The `custom_sender()` function requires `jq` to be installed. Verify with `which jq` on each server.
---
## Deploying to a New Server
```bash
# 1. Find the config file
find /etc/netdata /usr/lib/netdata -name health_alarm_notify.conf 2>/dev/null
# 2. Edit it — add the two lines and the custom_sender() function above
# 3. Test connectivity from the server
curl -s -o /dev/null -w "%{http_code}" \
-X POST https://n8n.majorshouse.com/webhook/netdata-alert \
-H "Content-Type: application/json" \
-d '{"hostname":"test","alarm":"disk_space._","status":"WARNING"}'
# Expected: 200
# 4. Restart Netdata
systemctl restart netdata
# 5. Send a test alarm
/usr/libexec/netdata/plugins.d/alarm-notify.sh test custom
```
---
## Troubleshooting
**Emails not arriving — check n8n execution log:**
Go to https://n8n.majorshouse.com → open "Netdata Enriched Alerts" → Executions tab. Look for `error` status entries.
**Email body empty:**
The Send Email node's HTML field must be `={{ $json.emailBody }}`. Shell variable expansion can silently strip `$json` if the workflow is patched via inline SSH commands — always use a Python script file.
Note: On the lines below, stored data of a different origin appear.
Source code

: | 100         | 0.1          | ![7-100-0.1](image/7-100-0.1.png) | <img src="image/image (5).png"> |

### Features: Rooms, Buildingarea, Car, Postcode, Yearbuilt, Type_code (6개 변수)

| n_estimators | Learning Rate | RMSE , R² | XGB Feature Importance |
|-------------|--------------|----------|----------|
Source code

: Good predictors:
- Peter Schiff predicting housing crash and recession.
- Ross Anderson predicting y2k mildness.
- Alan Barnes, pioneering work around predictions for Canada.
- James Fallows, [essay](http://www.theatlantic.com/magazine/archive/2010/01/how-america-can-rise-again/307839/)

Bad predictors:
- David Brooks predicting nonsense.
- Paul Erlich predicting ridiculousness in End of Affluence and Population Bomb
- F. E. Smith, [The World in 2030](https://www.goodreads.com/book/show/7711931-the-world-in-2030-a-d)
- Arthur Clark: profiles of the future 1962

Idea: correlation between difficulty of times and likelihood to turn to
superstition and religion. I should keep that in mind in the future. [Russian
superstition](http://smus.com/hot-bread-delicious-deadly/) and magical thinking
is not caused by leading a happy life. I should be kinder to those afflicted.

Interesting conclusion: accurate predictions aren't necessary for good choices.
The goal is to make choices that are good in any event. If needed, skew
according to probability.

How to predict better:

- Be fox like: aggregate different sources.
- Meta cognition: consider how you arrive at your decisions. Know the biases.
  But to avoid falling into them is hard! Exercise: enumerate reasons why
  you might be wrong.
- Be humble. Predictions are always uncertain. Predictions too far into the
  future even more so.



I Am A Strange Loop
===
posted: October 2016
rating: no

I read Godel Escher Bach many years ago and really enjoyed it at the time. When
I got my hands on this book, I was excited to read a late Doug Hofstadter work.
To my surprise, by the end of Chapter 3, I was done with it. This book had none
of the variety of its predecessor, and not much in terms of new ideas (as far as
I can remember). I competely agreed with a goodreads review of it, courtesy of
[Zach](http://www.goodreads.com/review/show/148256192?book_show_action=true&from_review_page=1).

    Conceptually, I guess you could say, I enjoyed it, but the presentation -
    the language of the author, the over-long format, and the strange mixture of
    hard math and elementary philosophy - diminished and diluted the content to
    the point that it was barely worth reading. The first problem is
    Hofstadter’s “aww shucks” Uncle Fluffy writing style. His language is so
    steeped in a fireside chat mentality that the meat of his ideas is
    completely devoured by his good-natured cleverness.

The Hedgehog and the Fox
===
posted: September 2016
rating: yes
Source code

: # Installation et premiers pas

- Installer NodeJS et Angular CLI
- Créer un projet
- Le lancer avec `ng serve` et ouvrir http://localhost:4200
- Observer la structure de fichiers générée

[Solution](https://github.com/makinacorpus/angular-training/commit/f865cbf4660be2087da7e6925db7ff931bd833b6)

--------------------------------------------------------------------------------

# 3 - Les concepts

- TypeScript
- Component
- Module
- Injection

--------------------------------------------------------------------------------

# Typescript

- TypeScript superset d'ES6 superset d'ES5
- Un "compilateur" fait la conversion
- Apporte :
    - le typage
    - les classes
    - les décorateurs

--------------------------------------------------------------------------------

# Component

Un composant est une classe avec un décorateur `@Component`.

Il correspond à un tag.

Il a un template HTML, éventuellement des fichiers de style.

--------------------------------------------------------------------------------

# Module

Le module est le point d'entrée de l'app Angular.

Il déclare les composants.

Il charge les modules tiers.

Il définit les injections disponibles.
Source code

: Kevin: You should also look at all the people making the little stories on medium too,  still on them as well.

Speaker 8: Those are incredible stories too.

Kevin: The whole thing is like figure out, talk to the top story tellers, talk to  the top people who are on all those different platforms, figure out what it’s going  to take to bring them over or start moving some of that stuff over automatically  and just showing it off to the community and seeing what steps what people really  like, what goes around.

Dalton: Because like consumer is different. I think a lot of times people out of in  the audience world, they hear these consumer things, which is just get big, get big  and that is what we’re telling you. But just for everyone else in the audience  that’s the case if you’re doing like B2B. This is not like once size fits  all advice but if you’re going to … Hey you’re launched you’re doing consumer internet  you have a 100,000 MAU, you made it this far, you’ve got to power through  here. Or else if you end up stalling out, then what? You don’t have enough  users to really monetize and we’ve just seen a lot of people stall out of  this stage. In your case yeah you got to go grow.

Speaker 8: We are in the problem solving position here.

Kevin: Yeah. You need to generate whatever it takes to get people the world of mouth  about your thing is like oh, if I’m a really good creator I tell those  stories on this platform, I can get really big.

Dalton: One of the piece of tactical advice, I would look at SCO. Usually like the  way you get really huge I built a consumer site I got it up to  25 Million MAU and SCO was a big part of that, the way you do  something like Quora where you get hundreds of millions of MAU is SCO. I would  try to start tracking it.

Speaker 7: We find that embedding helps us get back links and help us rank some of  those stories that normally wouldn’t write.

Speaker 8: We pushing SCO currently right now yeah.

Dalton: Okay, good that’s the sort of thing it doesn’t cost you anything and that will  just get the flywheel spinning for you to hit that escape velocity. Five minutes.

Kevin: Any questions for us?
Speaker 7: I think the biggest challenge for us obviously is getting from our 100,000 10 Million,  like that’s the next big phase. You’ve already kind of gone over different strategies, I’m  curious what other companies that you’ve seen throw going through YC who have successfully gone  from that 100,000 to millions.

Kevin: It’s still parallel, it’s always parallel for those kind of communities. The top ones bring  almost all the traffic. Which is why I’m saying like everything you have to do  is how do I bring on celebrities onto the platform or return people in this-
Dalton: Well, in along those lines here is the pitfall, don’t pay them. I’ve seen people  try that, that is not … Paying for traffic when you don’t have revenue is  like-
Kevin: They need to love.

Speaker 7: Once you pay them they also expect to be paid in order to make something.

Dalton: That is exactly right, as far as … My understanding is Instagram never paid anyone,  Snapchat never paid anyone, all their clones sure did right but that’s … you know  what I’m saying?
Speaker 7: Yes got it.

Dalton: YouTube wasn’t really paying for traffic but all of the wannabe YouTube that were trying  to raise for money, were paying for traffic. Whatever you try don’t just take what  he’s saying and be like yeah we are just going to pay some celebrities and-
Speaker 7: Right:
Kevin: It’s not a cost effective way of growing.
**`000` curl response from a server:**
Usually a timeout, not a DNS or connection failure. Re-test with `--max-time 30`.
**`custom_sender()` syntax error in Netdata logs:**
Bash heredocs don't work inside sourced config files. Use `jq -n --arg ...` as shown above — no heredocs.
**n8n `N8N_TRUST_PROXY` must be set:**
Without `N8N_TRUST_PROXY=true` in the Docker environment, Caddy's `X-Forwarded-For` header causes n8n's rate limiter to abort requests before parsing the body. Set in `/opt/n8n/compose.yml`.